# [Information shown]
_ _ _

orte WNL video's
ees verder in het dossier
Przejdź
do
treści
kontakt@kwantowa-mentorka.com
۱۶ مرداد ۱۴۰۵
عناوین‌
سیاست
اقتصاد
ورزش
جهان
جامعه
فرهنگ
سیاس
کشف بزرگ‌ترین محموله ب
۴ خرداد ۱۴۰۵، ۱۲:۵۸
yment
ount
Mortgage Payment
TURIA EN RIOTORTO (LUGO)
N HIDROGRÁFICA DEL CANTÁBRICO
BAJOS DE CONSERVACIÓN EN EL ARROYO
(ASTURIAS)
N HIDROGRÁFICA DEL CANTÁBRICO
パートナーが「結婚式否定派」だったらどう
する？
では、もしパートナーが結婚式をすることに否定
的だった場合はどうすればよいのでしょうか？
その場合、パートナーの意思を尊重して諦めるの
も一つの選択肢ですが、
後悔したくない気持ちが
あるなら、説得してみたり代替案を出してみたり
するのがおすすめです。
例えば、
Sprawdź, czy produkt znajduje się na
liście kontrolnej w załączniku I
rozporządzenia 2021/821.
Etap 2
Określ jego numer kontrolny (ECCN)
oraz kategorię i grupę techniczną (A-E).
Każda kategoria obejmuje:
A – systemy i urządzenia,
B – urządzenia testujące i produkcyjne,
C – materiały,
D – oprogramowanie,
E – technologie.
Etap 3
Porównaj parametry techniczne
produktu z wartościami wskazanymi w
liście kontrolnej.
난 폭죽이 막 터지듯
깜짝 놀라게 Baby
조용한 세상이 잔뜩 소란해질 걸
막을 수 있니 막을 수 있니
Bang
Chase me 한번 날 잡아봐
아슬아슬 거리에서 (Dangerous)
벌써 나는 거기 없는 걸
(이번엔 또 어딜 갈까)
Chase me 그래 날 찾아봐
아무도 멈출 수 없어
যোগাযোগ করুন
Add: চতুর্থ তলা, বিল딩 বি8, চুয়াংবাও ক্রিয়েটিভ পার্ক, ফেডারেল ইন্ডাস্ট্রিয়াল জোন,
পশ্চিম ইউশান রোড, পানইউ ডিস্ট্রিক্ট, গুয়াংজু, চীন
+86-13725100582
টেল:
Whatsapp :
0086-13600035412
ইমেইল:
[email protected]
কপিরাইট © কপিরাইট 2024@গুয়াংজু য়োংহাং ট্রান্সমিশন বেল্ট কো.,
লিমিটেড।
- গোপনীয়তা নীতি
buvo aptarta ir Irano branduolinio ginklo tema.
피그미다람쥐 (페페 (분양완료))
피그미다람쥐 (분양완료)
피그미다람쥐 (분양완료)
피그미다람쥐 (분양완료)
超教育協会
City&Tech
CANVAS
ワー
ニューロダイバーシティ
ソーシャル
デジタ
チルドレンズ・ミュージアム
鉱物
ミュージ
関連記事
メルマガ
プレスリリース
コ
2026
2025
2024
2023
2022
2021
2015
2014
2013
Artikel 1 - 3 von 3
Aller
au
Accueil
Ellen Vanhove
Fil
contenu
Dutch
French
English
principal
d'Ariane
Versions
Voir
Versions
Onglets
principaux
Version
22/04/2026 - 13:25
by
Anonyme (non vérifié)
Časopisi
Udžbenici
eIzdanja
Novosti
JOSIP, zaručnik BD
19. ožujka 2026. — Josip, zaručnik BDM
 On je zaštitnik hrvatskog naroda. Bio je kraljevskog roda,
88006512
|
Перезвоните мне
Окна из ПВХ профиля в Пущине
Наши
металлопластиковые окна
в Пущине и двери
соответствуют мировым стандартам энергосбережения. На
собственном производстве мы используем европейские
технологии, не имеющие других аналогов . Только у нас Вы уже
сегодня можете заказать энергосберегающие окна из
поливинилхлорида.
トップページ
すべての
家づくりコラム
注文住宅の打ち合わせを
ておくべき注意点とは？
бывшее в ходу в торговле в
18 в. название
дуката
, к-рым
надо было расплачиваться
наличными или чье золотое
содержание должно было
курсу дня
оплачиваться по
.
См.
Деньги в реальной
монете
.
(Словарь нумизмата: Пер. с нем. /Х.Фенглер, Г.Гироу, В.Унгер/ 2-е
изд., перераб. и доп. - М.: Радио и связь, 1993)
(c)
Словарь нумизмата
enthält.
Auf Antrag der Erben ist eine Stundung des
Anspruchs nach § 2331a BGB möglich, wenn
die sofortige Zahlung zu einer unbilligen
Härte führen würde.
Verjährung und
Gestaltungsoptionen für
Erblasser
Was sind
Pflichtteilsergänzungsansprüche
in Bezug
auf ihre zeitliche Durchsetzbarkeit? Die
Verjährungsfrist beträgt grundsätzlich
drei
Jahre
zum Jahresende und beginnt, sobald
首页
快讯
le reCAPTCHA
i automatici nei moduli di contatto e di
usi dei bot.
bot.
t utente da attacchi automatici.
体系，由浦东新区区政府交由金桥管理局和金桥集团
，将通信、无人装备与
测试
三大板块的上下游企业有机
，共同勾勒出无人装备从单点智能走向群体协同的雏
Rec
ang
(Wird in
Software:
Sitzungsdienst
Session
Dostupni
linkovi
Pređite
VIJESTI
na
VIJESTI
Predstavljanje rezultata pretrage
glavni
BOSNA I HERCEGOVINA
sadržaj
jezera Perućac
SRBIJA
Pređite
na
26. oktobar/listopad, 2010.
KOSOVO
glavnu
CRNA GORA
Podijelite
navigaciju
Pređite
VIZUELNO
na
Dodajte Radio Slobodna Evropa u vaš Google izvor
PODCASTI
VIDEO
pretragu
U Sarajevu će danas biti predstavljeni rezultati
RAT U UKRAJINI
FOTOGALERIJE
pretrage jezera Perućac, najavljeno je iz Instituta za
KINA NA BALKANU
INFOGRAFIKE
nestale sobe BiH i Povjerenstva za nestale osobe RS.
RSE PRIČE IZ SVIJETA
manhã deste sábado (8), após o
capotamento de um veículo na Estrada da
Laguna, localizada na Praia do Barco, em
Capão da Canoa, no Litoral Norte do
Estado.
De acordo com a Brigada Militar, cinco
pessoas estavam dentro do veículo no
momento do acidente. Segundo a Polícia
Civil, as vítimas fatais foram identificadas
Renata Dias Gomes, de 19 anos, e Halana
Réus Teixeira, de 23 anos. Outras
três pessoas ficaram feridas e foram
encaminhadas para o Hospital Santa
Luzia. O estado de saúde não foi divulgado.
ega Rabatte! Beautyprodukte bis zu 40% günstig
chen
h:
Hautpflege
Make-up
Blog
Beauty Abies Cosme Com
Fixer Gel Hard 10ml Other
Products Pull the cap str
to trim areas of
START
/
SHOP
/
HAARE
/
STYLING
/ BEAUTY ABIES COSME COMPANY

_ _ _

# [How to complete this task]
Some of the data mentions "Пущине". Copy every line where it does.

# [Answer for the task]
Окна из ПВХ профиля в Пущине
в Пущине и двери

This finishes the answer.